Пьеро в ужасе взирал на это, и внезапно перед его глазами все стремительно завертелось. Он схватился было за пень, чтобы сохранить равновесие, но рука попала в лужу крови, Пьеро завопил и, падая, выпустил рыжую - а та, став свидетельницей безвременной кончины подруги, приняла разумное решение немедленно мчаться назад в курятник.
- Вставай, Петер, - сказала Эмма, решительно устремляясь за сбежавшей курицей. - Вот приедет хозяин, увидит, как ты валяешься, и тогда сам тебе кишки бантиками завяжет.

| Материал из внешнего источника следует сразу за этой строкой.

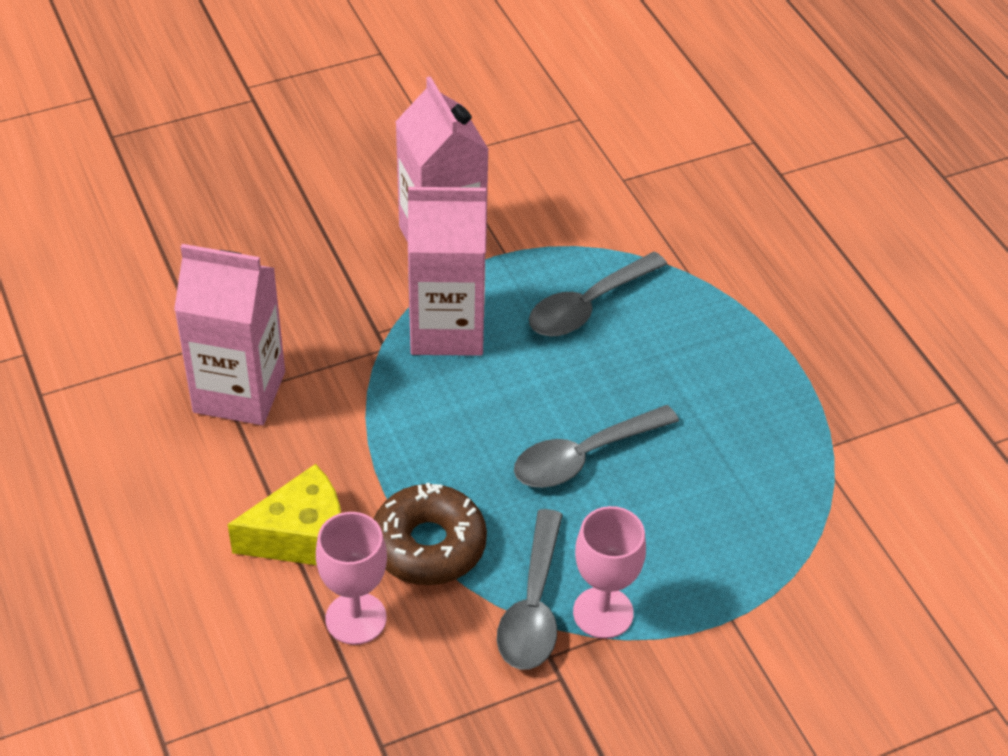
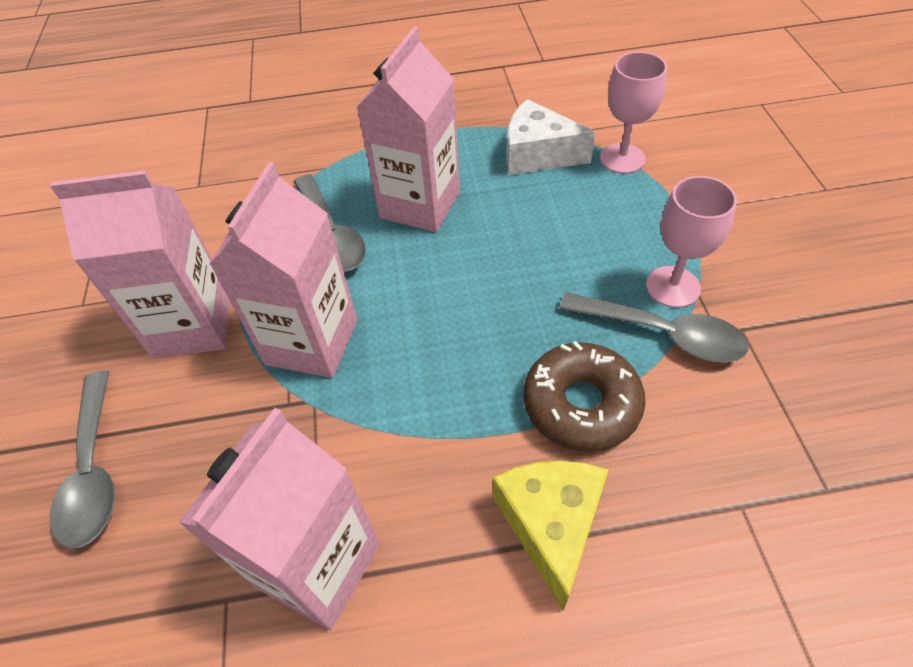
camera: 70 degrees left, 5 degrees up
(356, 618) = (668, 487): pink goblet -> pink goblet (622, 158)
(584, 456) = (500, 268): grey spoon -> grey spoon (94, 470)
(657, 369) = (420, 204): none -> pink carton
(784, 463) = (537, 154): none -> white cheese

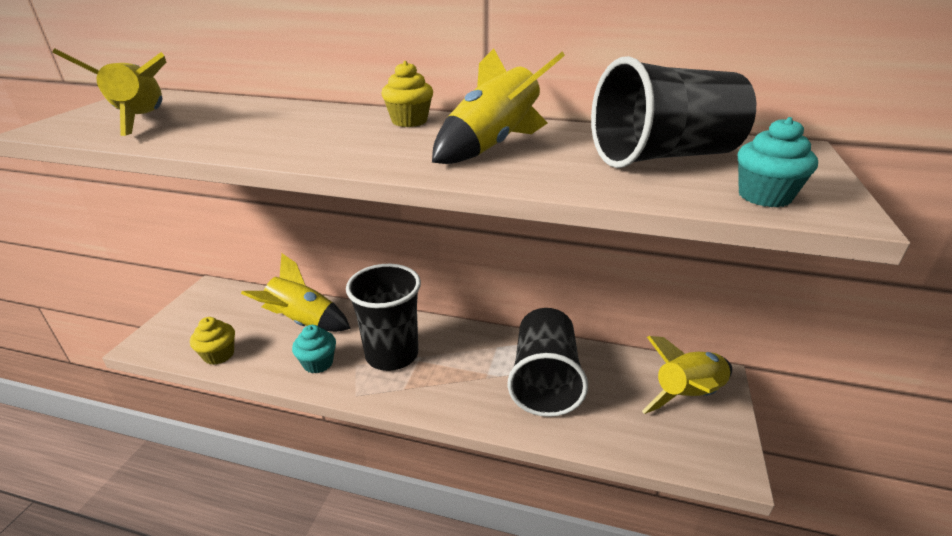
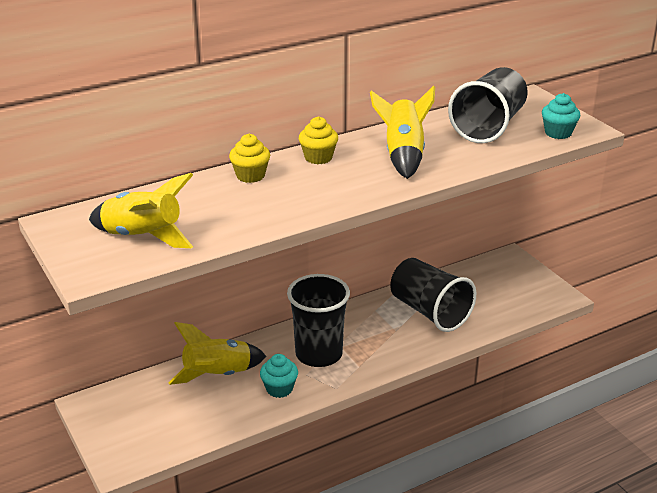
camera: 45 degrees left, 0 degrees up
(219, 355) = (197, 430): yellow cupcake -> yellow cupcake (250, 176)
(687, 395) = (507, 275): yellow rocket -> none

Из клети неслась немыслимая какофония. Беглянка в панике пыталась залезть внутрь, подруги, глядя на нее, верещали, но поделать, разумеется, ничего не могли. Не успела птица опомниться, как Эмма опять сцапала ее за лапы и отнесла на пень, где несчастная в следующий миг и встретила свою злую судьбу. Пьеро будто окаменел и не мог отвести глаза; к горлу подкатывала тошнота.
- Эй, смотри у меня! Ежели тебя вырвет и ты мне попортишь эту курицу, - пригрозила Эмма, размахивая топориком, - то будешь следующим. Понял?
Пьеро с трудом встал, глянул на сцену побоища - две куриные головы в траве, россыпь кровавых брызг на фартуке Эммы - и кинулся в дом. Он захлопнул за собой входную дверь, пронесся сквозь кухню и спрятался в своей комнате, но и оттуда слышал и хохот кухарки, и птичий гвалт, и скоро все звуки слились воедино - в один общий гул ночного кошмара.
Пьеро почти целый час лежал на кровати и писал Аншелю о том, чему стал свидетелем. Он, конечно, сотни раз замечал в окнах мясных лавок безголовых кур, подвешенных за лапки, а если у мамы случалась чуточка лишних денег, она приносила куриную тушку домой, ощипывала ее, сидя за кухонным столом, и говорила, что теперь, если расходовать разумно, ужина хватит на всю неделю. Но никогда прежде Пьеро не видел, как кур убивают.
Понятно, что кто-то должен это делать, урезонивал он себя. Но все равно не мог смириться с жестокостью. Сколько он себя помнил, ему было ненавистно насилие, он всегда инстинктивно избегал конфронтаций. В школе в Париже некоторые мальчики дрались по любому, самому ничтожному, поводу, и им это явно нравилось. Когда двое, сжав кулаки, становились лицом к лицу и впивались друг в друга устрашающими взглядами, остальные теснились вокруг, загораживали поле боя от учителей и яростно подначивали дерущихся, но Пьеро не любил смотреть на драки и не понимал, почему кому-то доставляет удовольствие причинять боль другим людям.
Или курам, написал он Аншелю.
Но он оставил без ответа то, о чем писал сам Аншель. Жизнь в Париже для таких мальчиков, как он, становилась все опаснее; в булочной мсье Голдблума выбили окна и краской намалевали во всю дверь Жид! И на улице теперь, если навстречу шел нееврей, Аншель должен был сойти с тротуара и ждать в сточной канаве, когда дорога освободится. Все это Пьеро проигнорировал, потому что ему было больно от мысли, что его друга унижают и обижают.
В конце письма он сообщил, что для дальнейшей переписки им необходим шифр.
А то вдруг наши письма попадут в руки врагу. Поэтому, Аншель, нам больше нельзя подписываться собственными именами. Мы возьмем те, которые придумали, когда я еще жил в Париже. Ты будешь лиса, а я буду собака.